Read a review of a new book called Hell, by Robert Olen Butler, in which a reporter goes undercover to Hell, to interview the people there. He is chauffeured around by Richard Nixon in a 1948 Cadillac. Satan himself, wearing Armani jeans and packing heat, speaks to him. "Everybody down here has father issues," he says. One day, Umar Farouk will join them.

At the end of Hell, the reporter concludes that life is "Hell for everyone. We are all utterly alone, but we are alone together."

Bitterly cold out there, with a layer of new snow. I was alone with much togetherness yesterday. Friend Anne-Marie came over to bring me the first CD from Flashlight Radio, Nancy White's daughter Suzie's band. Now that's a thrill, if another indication of our age - our friend's children becoming rock stars. Sam came over for another Xmas dinner and to take away his container of leftovers, mostly mashed potatoes; Anna came over ditto, her container mostly stuffing. She helped me - hooray! - take down the tree and sweep up needles. Put away the stuffed Rudolph and the little carved Ark, the Xmas books piled on the coffee table, the Messiah CD, the Noels hanging in the windows, the pine cone wreath at the centre of the dining table, the rows of cards on the sideboard. It's over. I've left the wreath on the front door and the lights on the eavestroughs, so I don't seem like a total Grinch; most of my neighbours leave their decorations up until Valentine's Day. But I am moving briskly along.

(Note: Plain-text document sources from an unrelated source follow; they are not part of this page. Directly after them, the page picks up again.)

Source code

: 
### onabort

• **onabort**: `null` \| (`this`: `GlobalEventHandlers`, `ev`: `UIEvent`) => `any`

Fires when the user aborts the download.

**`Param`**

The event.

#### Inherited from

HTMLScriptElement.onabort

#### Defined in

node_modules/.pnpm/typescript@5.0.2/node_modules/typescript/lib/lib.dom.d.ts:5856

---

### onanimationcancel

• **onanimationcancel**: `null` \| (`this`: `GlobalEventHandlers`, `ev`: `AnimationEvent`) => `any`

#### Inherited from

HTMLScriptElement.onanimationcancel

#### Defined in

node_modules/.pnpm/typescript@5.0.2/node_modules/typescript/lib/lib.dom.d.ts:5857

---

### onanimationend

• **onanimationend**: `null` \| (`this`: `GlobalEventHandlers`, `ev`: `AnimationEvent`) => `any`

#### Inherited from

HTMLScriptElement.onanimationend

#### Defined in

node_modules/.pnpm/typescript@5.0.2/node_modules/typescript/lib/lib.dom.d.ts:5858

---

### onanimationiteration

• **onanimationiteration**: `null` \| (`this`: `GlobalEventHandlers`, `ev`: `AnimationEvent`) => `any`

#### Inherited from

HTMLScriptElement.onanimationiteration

My usual television dilemma last night, two very good programs on simultaneously, and because I didn't get the handyperson for Christmas, I've no idea how to save programs on my DVD player. (Sorry, Bruce. I know you set it all up for me, but you're not here to show me again.) So I flipped back and forth between the classic Arsenic and Old Lace, which I'd somehow never seen, with Cary Grant doing a delightful comic turn - George Clooney really is the Cary Grant of our age, it's startling to see these incredibly handsome men eager to make fools of themselves and do so skilfully - and a documentary on Little Women's Louisa May Alcott on PBS. Loved the movie but luckily, when it ended, got a full half hour just of Louisa's amazing story. She was far more successful financially than the renowned male novelists of her time like Henry James and Herman Melville. She lived all her life at home. And she died within a day of her adored father.

Maybe souls in heaven have father issues, too.